Not even close. In fact, every time I've compared these two orchestras (which are perhaps the two most prolific recorders of film music) on recordings of the same piece, the Cincinnati Pops just blows them out of the water every time. 
I have other examples of their lackluster playing, and other Cincinnati Pops recordings to compare if anyone wants them.

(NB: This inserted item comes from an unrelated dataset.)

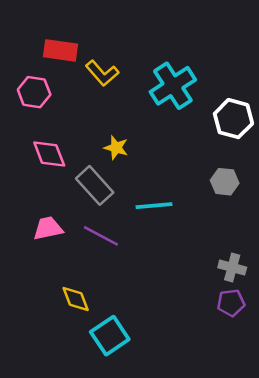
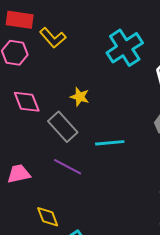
red rectangle: (61, 50) -> (20, 20), moved
yellow L-shape: (102, 73) -> (53, 38), moved
pink trapezoid: (48, 228) -> (19, 174), moved

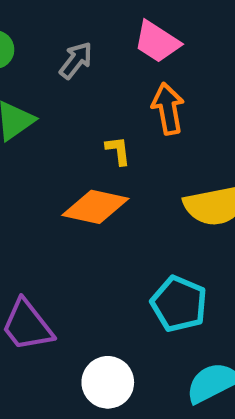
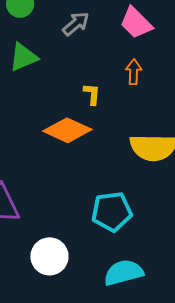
orange arrow: (168, 109) -> (134, 72), size x0.7
cyan pentagon: (179, 304) -> (112, 212), turned 30

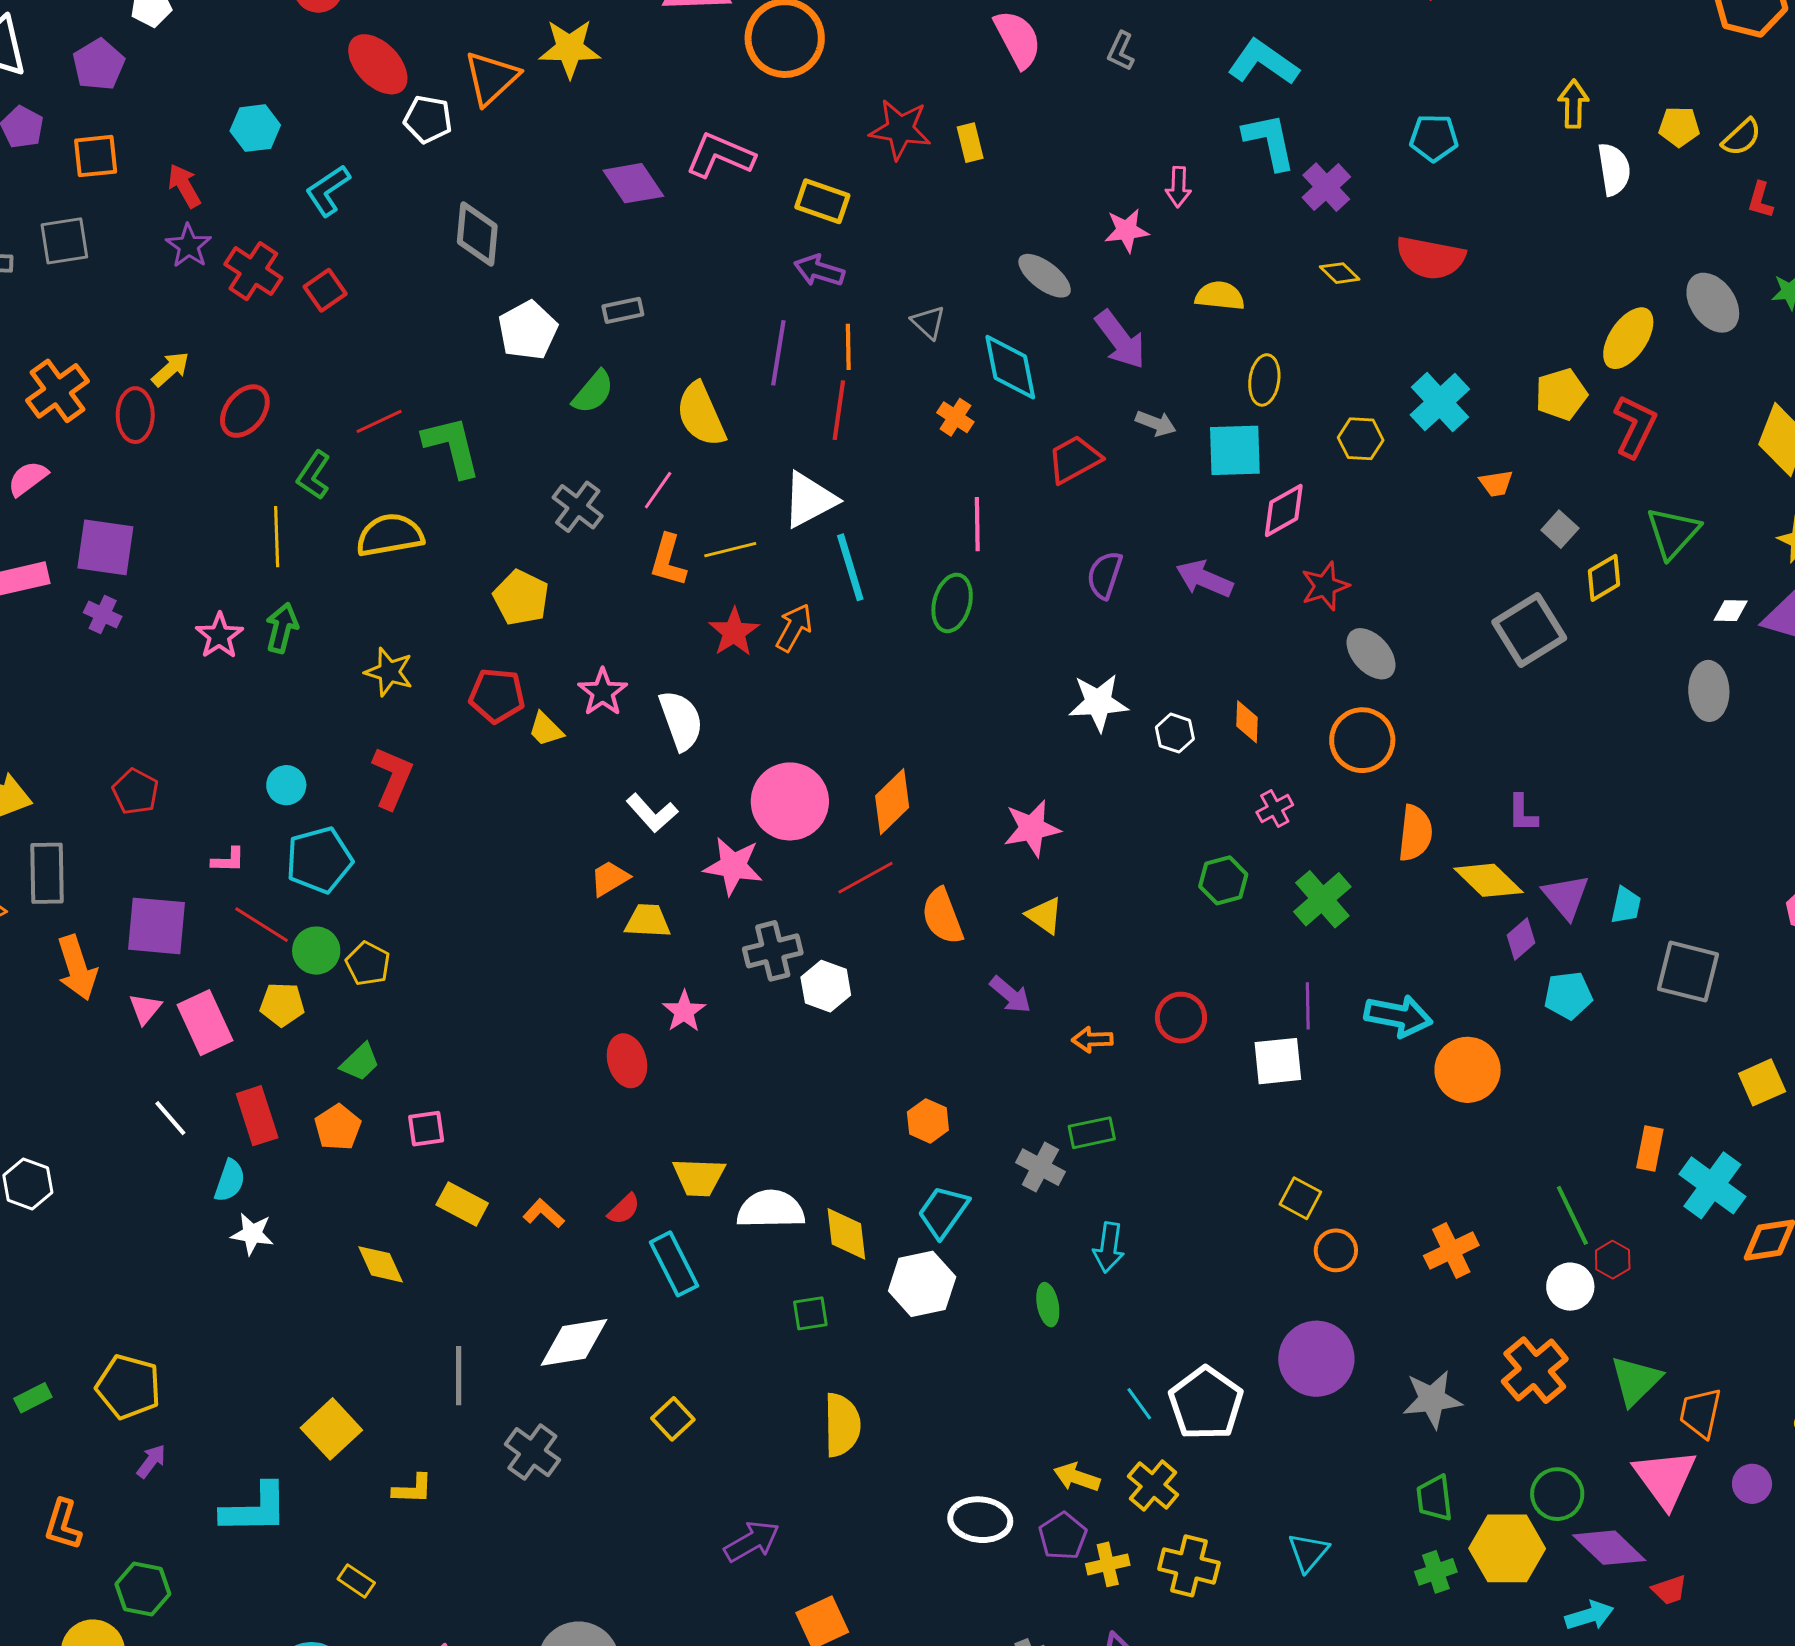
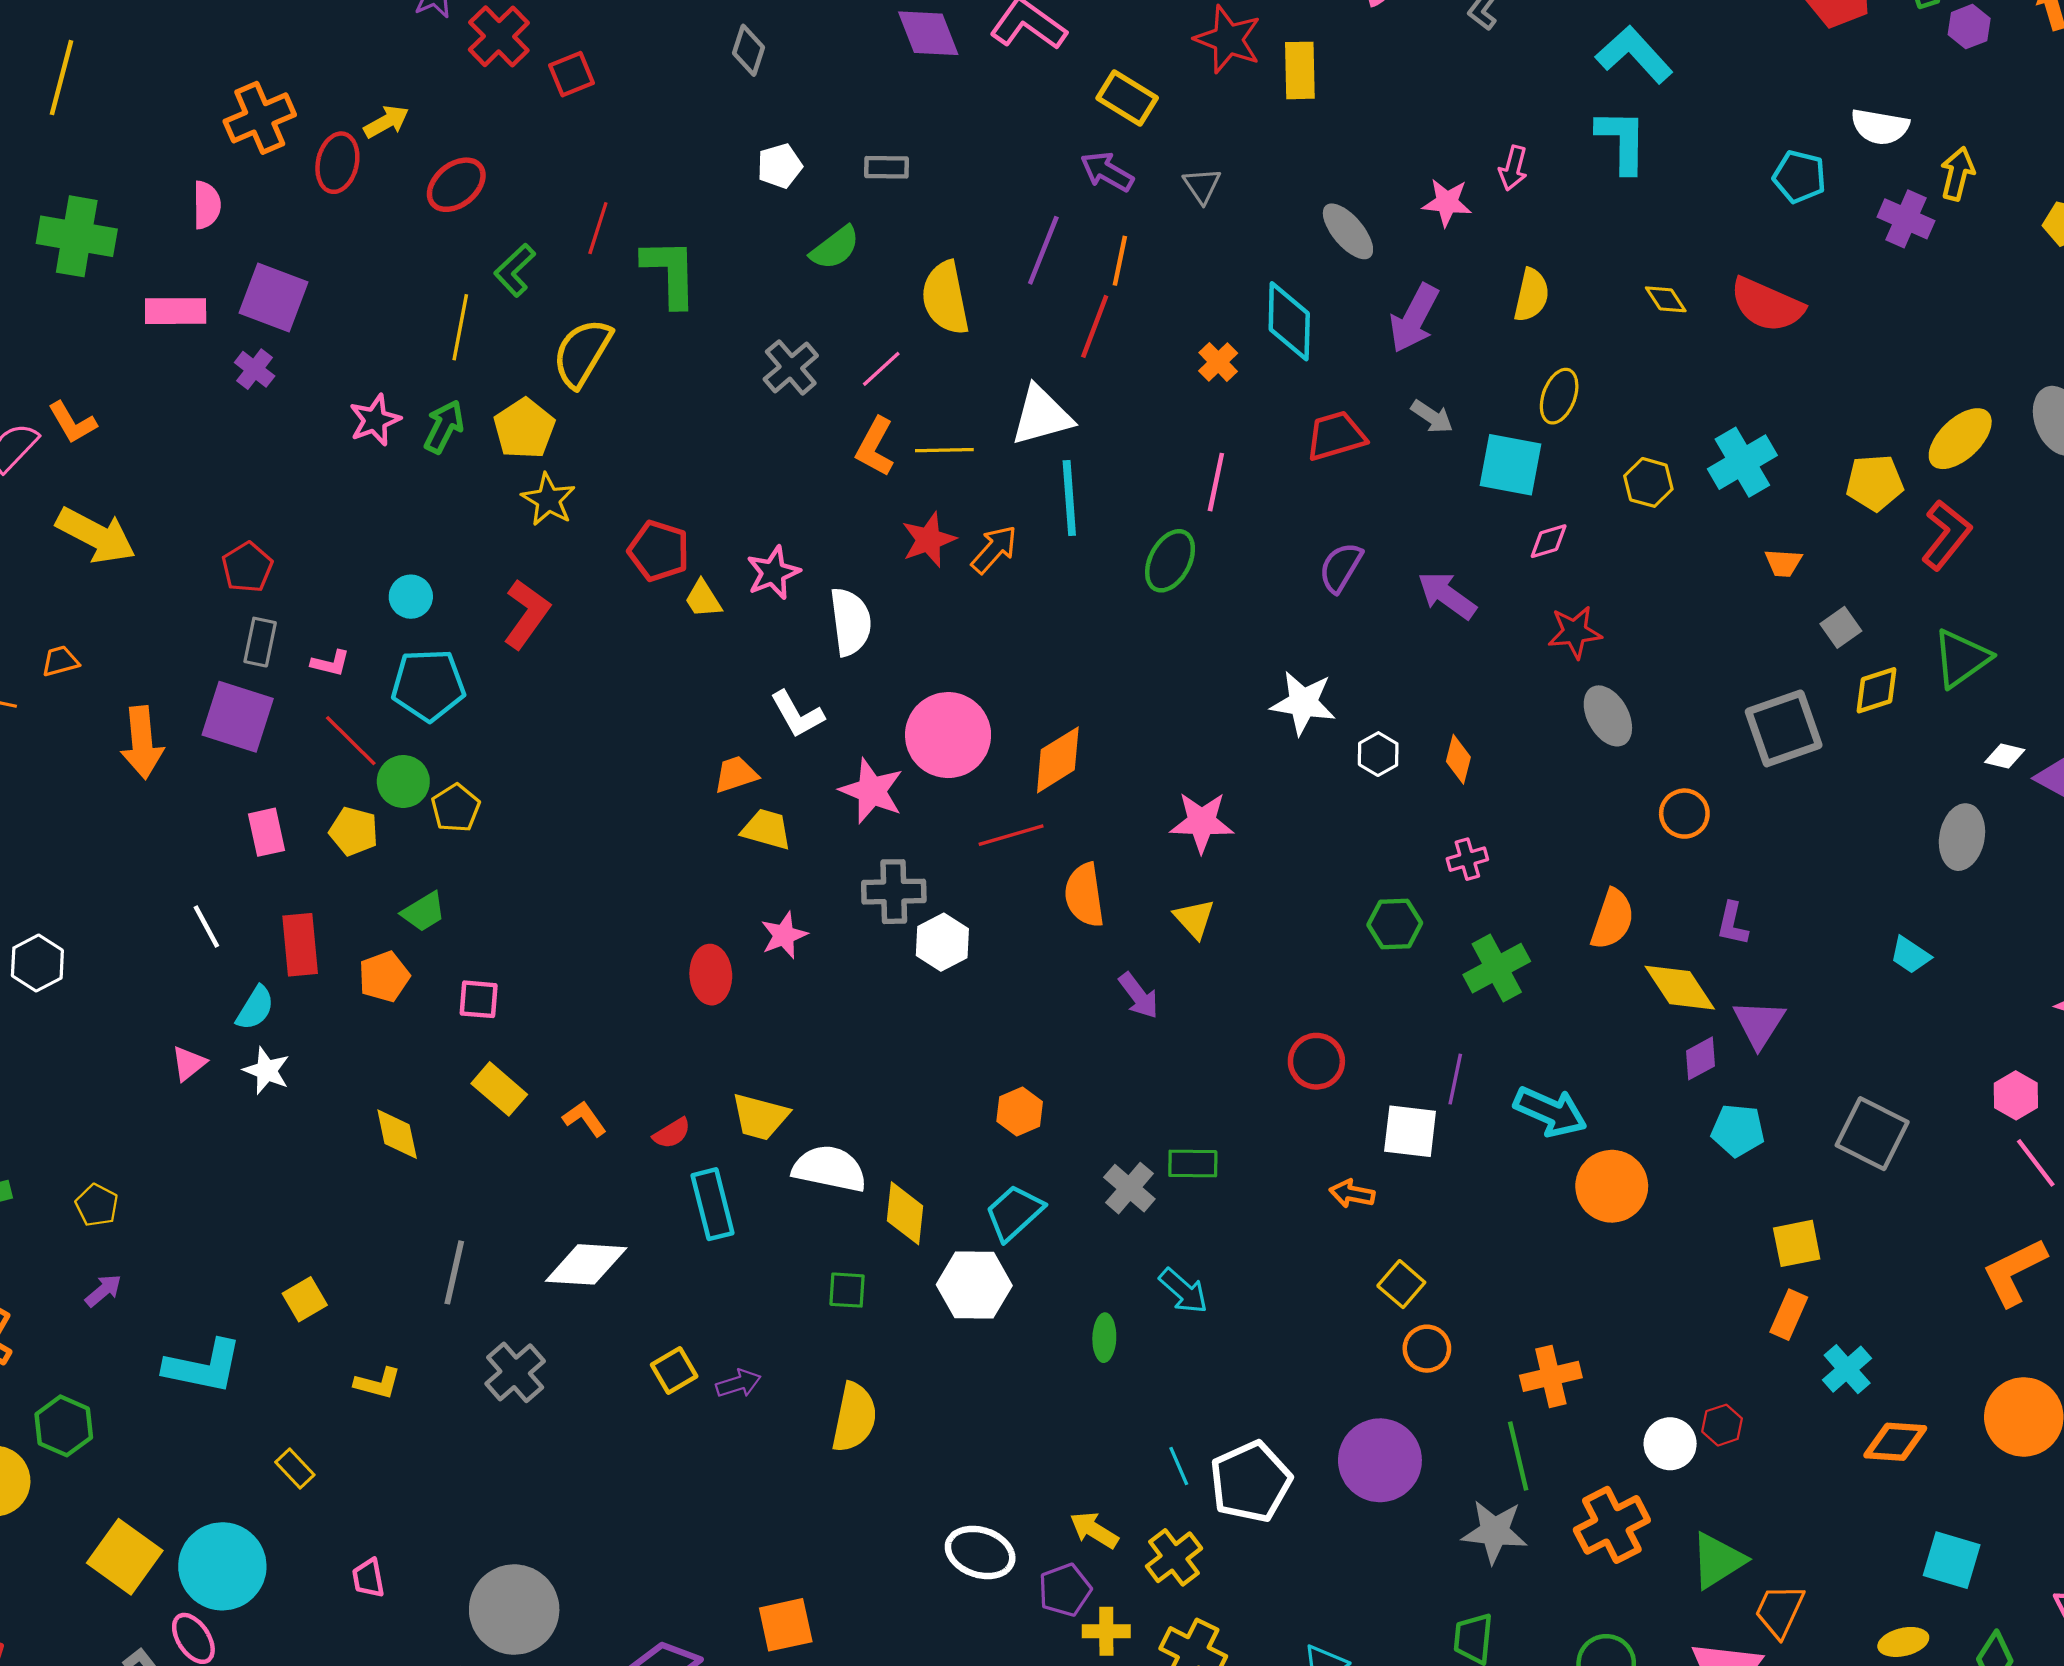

What's your opinion of the CPP? Personally, while I find their playing to be sub-standard compared to other orchestras, I'm willing to grin and bear it, because again, they're often the only modern orchestra to have re-recorded many classic film scores.


----------



## Antiquarian

I think they are o.k. I have their James Bond set, that has a lot of music difficult to find anywhere else, but my assessment is pretty close to your own. It's hard to beat that Telarc sound!


----------



## geralmar

I don't want to be too harsh on the City of Prague Orchestra-- they have capably recorded some otherwise prohibitively expensive or impossible to find movie music-- so I will just say that as long as they aren't pressed too hard they are perfectly respectable. If a real test is wanted, however, I suggest comparing their recording of Henry Mancini's Lifeforce Theme ("Space and Beyond"/Silva Screen) with the Cincinnati Pops version ("Star Tracks II"/Telarc). The Prague orchestra sounds tentative against Cincinnati. However, both orchestras sound like mud compared to the razor-sharp playing of the London Symphony Orchestra in the original soundtrack recording (Varese-Sarabande). The London Symphony is a true movie soundtrack orchestra. The other two, besides being inferior orchestras, sound exactly like symphony orchestras trying to play movie music-- too "inhibited" and proper. (Interestingly, the next best recording after the London Symphony is the unnamed orchestra conducted by Richard Haymen in a Mancini collection on an old Naxos CD). All my own opinions, of course.

The London Symphony:


----------



## NjaP

At best, their okay. For me, anyway. There have been a number of recordings where I feel that they're not really feeling the energy of the piece, or they're making blatant mistakes when it comes to getting the rhythm of some parts right. I've never been a fan of the acoustic quality of the recordings either, because I feel like the orchestra sounds a little too 'fat'. If you can get their recordings cheaply, they're good to listen back to once a year or so. I do have their recording of Rozsa's "El Cid" and I'm very impressed with it so it's not all bad. But, generally I'm not too impressed.


----------